On the pitch, the team has often adopted an unattractive style of play that often prizes a battling, scrappy spirit over flair or technique. The national team has not played at one of the major Istanbul stadiums for a long time, perhaps because government officials fear being jeered there. (Erdogan was famously booed by fans at the opening of Galatasaray’s new stadium in 2011, and many supporters of the big three teams were subsequently involved in the Gezi protests.) Instead, it now plays both qualifying and friendly matches in provincial cities or far-flung Istanbul neighborhoods, often in conservative pro-government strongholds. Unsavory incidents during national team games, where minutes of silence commemorating the victims of terrorist attacks have been booed by the Turkish fans in attendance, have added to the toxicity surrounding the national team. In this fractious, divided atmosphere, much of soccer-mad Turkey has seemingly fallen out of love with Ay-Yildizlilar (“The Crescent-Stars”). “The national team is not as national as it used to be,” said Senyuva, the researcher.

It would be unfair to draw a direct correlation between the government and the success of its national soccer team, and the idea that soccer mirrors society is a little overblown. Yet, in a country where soccer is so bound up in politics and identity, the energies and tensions shaping Turkey are frequently manifested in the sport.

To some extent, the state of Turkish soccer reflects the turbulent state of Turkey, which in recent years has experienced a faltering economy, terrorism, the breakdown of the Kurdish peace process, a failed military coup, increasing polarization, allegations of cronyism and corruption, controversial construction projects, and growing authoritarianism. Many leading figures in Turkish soccer and politics feed on polarization and division, the conditions of their power often based on antagonism — not least the recently re-elected Erdogan.

Yet it’s not all doom and gloom. While the current national team coach, the Romanian Mircea Lucescu, has been criticized for some baffling selections and for overseeing the Iceland debacle, he generally has a fine record and is highly unlikely to engage in any kebab shop fisticuffs. In recent games, he has been fielding a fresh generation of talented players while ushering out some of the more controversial veterans from the national squad.

It is no coincidence that many of Turkey’s best emerging players — such as Cengiz Under, Caglar Soyuncu, and Berke Ozer — were nurtured at Altinordu, a small team in the western city of Izmir; it is one of the few Turkish clubs with a serious, long-term program to scout and develop Turkish talent. UEFA’s Financial Fair Play system may be slowly taming some of the wilder spending impulses of the bigger Turkish teams and encouraging youth development.

Recently elected presidents of the big teams also appear saner and more conciliatory than some of their predecessors. Many hope that the election of the seemingly dignified and thoughtful business tycoon Ali Koc as Fenerbahce president this month will reduce the rancor and mend some of the rifts in Turkish soccer. His predecessor, Aziz Yildirim, was a master fighter and provocateur.

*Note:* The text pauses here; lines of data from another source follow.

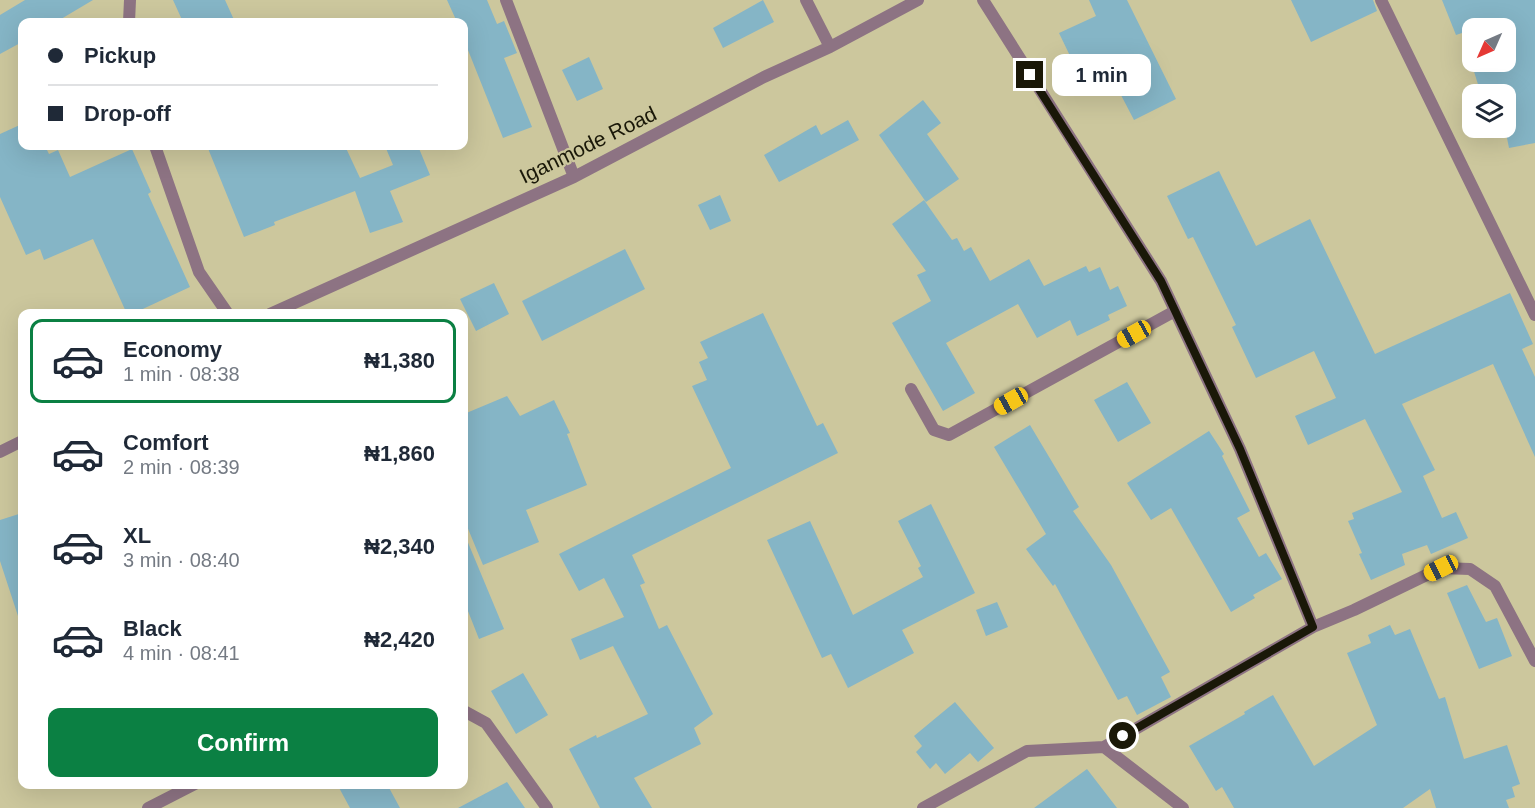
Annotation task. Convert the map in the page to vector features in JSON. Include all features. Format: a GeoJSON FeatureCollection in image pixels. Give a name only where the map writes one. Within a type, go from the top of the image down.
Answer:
{"type":"FeatureCollection","features":[{"type":"Feature","properties":{"kind":"street"},"geometry":{"type":"LineString","coordinates":[[129,18],[130,0]]}},
{"type":"Feature","properties":{"kind":"street"},"geometry":{"type":"LineString","coordinates":[[506,0],[574,177]]}},
{"type":"Feature","properties":{"kind":"street"},"geometry":{"type":"LineString","coordinates":[[806,0],[830,47]]}},
{"type":"Feature","properties":{"kind":"street","name":"Iganmode Road"},"geometry":{"type":"LineString","coordinates":[[281,309],[574,177],[764,77],[830,47],[918,0]]}},
{"type":"Feature","properties":{"kind":"street"},"geometry":{"type":"LineString","coordinates":[[983,0],[1161,281],[1240,449],[1313,627]]}},
{"type":"Feature","properties":{"kind":"street"},"geometry":{"type":"LineString","coordinates":[[1381,0],[1535,315]]}},
{"type":"Feature","properties":{"kind":"street"},"geometry":{"type":"LineString","coordinates":[[156,150],[199,272],[225,309]]}},
{"type":"Feature","properties":{"kind":"street"},"geometry":{"type":"LineString","coordinates":[[911,389],[934,430],[949,435],[1175,311]]}},
{"type":"Feature","properties":{"kind":"street"},"geometry":{"type":"LineString","coordinates":[[0,452],[18,443]]}},
{"type":"Feature","properties":{"kind":"street"},"geometry":{"type":"LineString","coordinates":[[923,808],[1027,751],[1104,747],[1313,627],[1441,568],[1470,569],[1495,586],[1535,661]]}},
{"type":"Feature","properties":{"kind":"street"},"geometry":{"type":"LineString","coordinates":[[468,713],[486,723],[547,808]]}},
{"type":"Feature","properties":{"kind":"street"},"geometry":{"type":"LineString","coordinates":[[1104,747],[1183,808]]}},
{"type":"Feature","properties":{"kind":"street"},"geometry":{"type":"LineString","coordinates":[[148,808],[185,789]]}},
{"type":"Feature","properties":{"kind":"building"},"geometry":{"type":"Polygon","coordinates":[[[25,0],[93,0],[63,18],[18,18],[18,44],[0,54],[0,15],[25,0]]]}},
{"type":"Feature","properties":{"kind":"building"},"geometry":{"type":"Polygon","coordinates":[[[173,0],[225,0],[233,18],[181,18],[173,0]]]}},
{"type":"Feature","properties":{"kind":"building"},"geometry":{"type":"Polygon","coordinates":[[[447,0],[487,0],[497,24],[504,21],[517,53],[504,58],[532,127],[503,138],[468,50],[468,18],[455,18],[447,0]]]}},
{"type":"Feature","properties":{"kind":"building"},"geometry":{"type":"Polygon","coordinates":[[[763,0],[774,22],[723,48],[713,28],[763,0]]]}},
{"type":"Feature","properties":{"kind":"building"},"geometry":{"type":"Polygon","coordinates":[[[1089,0],[1127,0],[1176,99],[1134,120],[1110,74],[1085,87],[1059,33],[1096,16],[1089,0]]]}},
{"type":"Feature","properties":{"kind":"building"},"geometry":{"type":"Polygon","coordinates":[[[1291,0],[1373,0],[1377,11],[1311,42],[1291,0]]]}},
{"type":"Feature","properties":{"kind":"building"},"geometry":{"type":"Polygon","coordinates":[[[1442,0],[1535,0],[1535,143],[1509,148],[1507,138],[1516,138],[1516,84],[1478,84],[1474,72],[1516,72],[1516,18],[1462,18],[1462,33],[1456,35],[1442,0]]]}},
{"type":"Feature","properties":{"kind":"building"},"geometry":{"type":"Polygon","coordinates":[[[589,57],[603,89],[577,101],[562,70],[589,57]]]}},
{"type":"Feature","properties":{"kind":"building"},"geometry":{"type":"Polygon","coordinates":[[[923,100],[941,123],[927,134],[959,179],[926,202],[879,135],[923,100]]]}},
{"type":"Feature","properties":{"kind":"building"},"geometry":{"type":"Polygon","coordinates":[[[848,120],[859,140],[779,182],[764,155],[816,125],[821,135],[848,120]]]}},
{"type":"Feature","properties":{"kind":"building"},"geometry":{"type":"Polygon","coordinates":[[[18,126],[18,150],[47,150],[49,154],[58,150],[70,177],[132,150],[151,192],[148,194],[190,287],[143,309],[125,309],[93,239],[44,260],[40,249],[26,255],[0,197],[0,134],[18,126]]]}},
{"type":"Feature","properties":{"kind":"building"},"geometry":{"type":"Polygon","coordinates":[[[209,150],[347,150],[360,178],[393,165],[387,150],[420,150],[430,175],[390,191],[403,222],[370,233],[355,191],[274,222],[275,225],[244,237],[209,150]]]}},
{"type":"Feature","properties":{"kind":"building"},"geometry":{"type":"Polygon","coordinates":[[[1219,171],[1256,246],[1310,219],[1375,354],[1510,293],[1533,344],[1522,349],[1535,377],[1535,457],[1493,364],[1402,404],[1435,470],[1423,476],[1442,518],[1456,512],[1468,538],[1431,554],[1427,545],[1402,554],[1405,565],[1371,580],[1348,521],[1354,519],[1352,513],[1402,492],[1365,419],[1308,445],[1295,416],[1336,398],[1314,351],[1256,378],[1232,327],[1236,325],[1193,237],[1188,239],[1167,196],[1219,171]]]}},
{"type":"Feature","properties":{"kind":"building"},"geometry":{"type":"Polygon","coordinates":[[[720,195],[731,221],[710,230],[698,205],[720,195]]]}},
{"type":"Feature","properties":{"kind":"building"},"geometry":{"type":"Polygon","coordinates":[[[924,200],[952,240],[957,238],[964,251],[971,247],[990,281],[1029,259],[1044,286],[1086,266],[1089,272],[1100,267],[1110,290],[1118,286],[1127,306],[1108,315],[1110,320],[1077,336],[1070,320],[1037,338],[1018,304],[946,343],[975,393],[943,411],[892,323],[931,301],[917,275],[926,271],[892,224],[924,200]]]}},
{"type":"Feature","properties":{"kind":"building"},"geometry":{"type":"Polygon","coordinates":[[[625,249],[645,289],[542,341],[522,301],[625,249]]]}},
{"type":"Feature","properties":{"kind":"building"},"geometry":{"type":"Polygon","coordinates":[[[494,283],[509,314],[476,331],[468,315],[468,309],[465,309],[460,299],[494,283]]]}},
{"type":"Feature","properties":{"kind":"building"},"geometry":{"type":"Polygon","coordinates":[[[763,313],[817,426],[823,423],[838,453],[632,555],[645,583],[640,585],[659,629],[667,625],[713,714],[694,728],[701,744],[634,778],[652,808],[600,808],[569,749],[596,735],[597,738],[648,714],[613,646],[580,660],[571,639],[624,617],[604,578],[579,591],[559,554],[731,468],[692,386],[707,380],[699,362],[708,358],[700,342],[763,313]]]}},
{"type":"Feature","properties":{"kind":"building"},"geometry":{"type":"Polygon","coordinates":[[[1127,382],[1151,423],[1118,442],[1094,400],[1127,382]]]}},
{"type":"Feature","properties":{"kind":"building"},"geometry":{"type":"Polygon","coordinates":[[[507,396],[520,416],[554,400],[570,433],[567,434],[587,485],[526,510],[539,542],[483,565],[468,529],[468,412],[507,396]]]}},
{"type":"Feature","properties":{"kind":"building"},"geometry":{"type":"Polygon","coordinates":[[[1030,425],[1079,507],[1073,511],[1111,565],[1170,672],[1161,677],[1171,697],[1137,715],[1127,696],[1118,700],[1055,584],[1053,586],[1026,549],[1046,534],[994,447],[1030,425]]]}},
{"type":"Feature","properties":{"kind":"building"},"geometry":{"type":"Polygon","coordinates":[[[1209,431],[1224,454],[1222,456],[1250,511],[1237,518],[1259,557],[1266,553],[1282,579],[1253,595],[1255,598],[1231,612],[1171,508],[1151,520],[1127,483],[1209,431]]]}},
{"type":"Feature","properties":{"kind":"building"},"geometry":{"type":"Polygon","coordinates":[[[931,504],[975,593],[902,630],[914,653],[848,688],[831,654],[822,658],[767,540],[810,521],[853,615],[923,577],[918,568],[921,566],[898,521],[931,504]]]}},
{"type":"Feature","properties":{"kind":"building"},"geometry":{"type":"Polygon","coordinates":[[[18,514],[18,616],[0,561],[0,520],[18,514]]]}},
{"type":"Feature","properties":{"kind":"building"},"geometry":{"type":"Polygon","coordinates":[[[468,543],[504,629],[479,639],[468,611],[468,543]]]}},
{"type":"Feature","properties":{"kind":"building"},"geometry":{"type":"Polygon","coordinates":[[[1467,585],[1486,622],[1497,618],[1512,656],[1479,669],[1447,593],[1467,585]]]}},
{"type":"Feature","properties":{"kind":"building"},"geometry":{"type":"Polygon","coordinates":[[[997,602],[1008,627],[986,636],[976,610],[997,602]]]}},
{"type":"Feature","properties":{"kind":"building"},"geometry":{"type":"Polygon","coordinates":[[[1390,625],[1395,635],[1410,629],[1439,699],[1445,697],[1464,759],[1507,745],[1520,784],[1512,787],[1515,797],[1506,800],[1509,808],[1436,808],[1430,789],[1403,808],[1234,808],[1222,787],[1216,791],[1189,746],[1273,695],[1314,766],[1377,725],[1347,653],[1371,643],[1368,635],[1390,625]]]}},
{"type":"Feature","properties":{"kind":"building"},"geometry":{"type":"Polygon","coordinates":[[[523,673],[548,715],[516,734],[491,691],[523,673]]]}},
{"type":"Feature","properties":{"kind":"building"},"geometry":{"type":"Polygon","coordinates":[[[955,702],[994,748],[978,762],[970,753],[945,774],[936,763],[930,769],[916,752],[922,746],[914,736],[955,702]]]}},
{"type":"Feature","properties":{"kind":"building"},"geometry":{"type":"Polygon","coordinates":[[[1087,769],[1117,808],[1034,808],[1087,769]]]}},
{"type":"Feature","properties":{"kind":"building"},"geometry":{"type":"Polygon","coordinates":[[[507,782],[525,808],[458,808],[507,782]]]}},
{"type":"Feature","properties":{"kind":"building"},"geometry":{"type":"Polygon","coordinates":[[[340,789],[390,789],[400,808],[350,808],[340,789]]]}},
{"type":"Feature","properties":{"kind":"route"},"geometry":{"type":"LineString","coordinates":[[1030,75],[1161,281],[1240,449],[1313,627],[1123,736]]}}]}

Despite Turkish soccer’s problems, many aspects make it beautiful and unique: carnivalesque drama, red-raw passion, awe-inspiring spectacles, and some great players and exciting talents.

Erdogan’s nickname as a soccer player in the 1970s was Imam Beckenbauer — a reference both to his religious devotion and his skills on the field, which reminded some of the German legend Franz Beckenbauer. But Erdogan does not see politics as a team sport. When he was re-elected last weekend, he inherited a new presidential system with sweeping powers, effectively rubber-stamping and entrenching his one-man rule.

A brewing economic crisis could have a huge impact on Turkey and Turkish soccer, and Erdogan will likely continue to polarize and destabilize the country and undermine its standing in terms of human rights and the rule of law, with implications for its soccer ambitions. While Turkish fans would dearly love to see their national team qualify for the World Cup in 2022, the current trend suggests it’s much likelier that Turkey will miss out yet again on world soccer’s grandest stage.